→ BRIEF:
Rewrite the text of the listing with every "空売り" changed to "ショート" and everything else left as it is, leaving out the picture.

Segment Start: SOURCE RECORDS

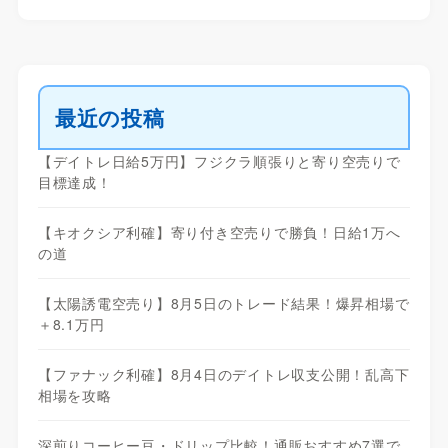
最近の投稿
【デイトレ日給5万円】フジクラ順張りと寄り空売りで
目標達成！
【キオクシア利確】寄り付き空売りで勝負！日給1万へ
の道
【太陽誘電空売り】8月5日のトレード結果！爆昇相場で
＋8.1万円
【ファナック利確】8月4日のデイトレ収支公開！乱高下
相場を攻略
深煎りコーヒー豆・ドリップ比較！通販おすすめ7選で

Segment End: SOURCE RECORDS

→ OUTPUT FOR THIS EXERCISE:
最近の投稿
【デイトレ日給5万円】フジクラ順張りと寄りショートで
目標達成！
【キオクシア利確】寄り付きショートで勝負！日給1万へ
の道
【太陽誘電ショート】8月5日のトレード結果！爆昇相場で
＋8.1万円
【ファナック利確】8月4日のデイトレ収支公開！乱高下
相場を攻略
深煎りコーヒー豆・ドリップ比較！通販おすすめ7選で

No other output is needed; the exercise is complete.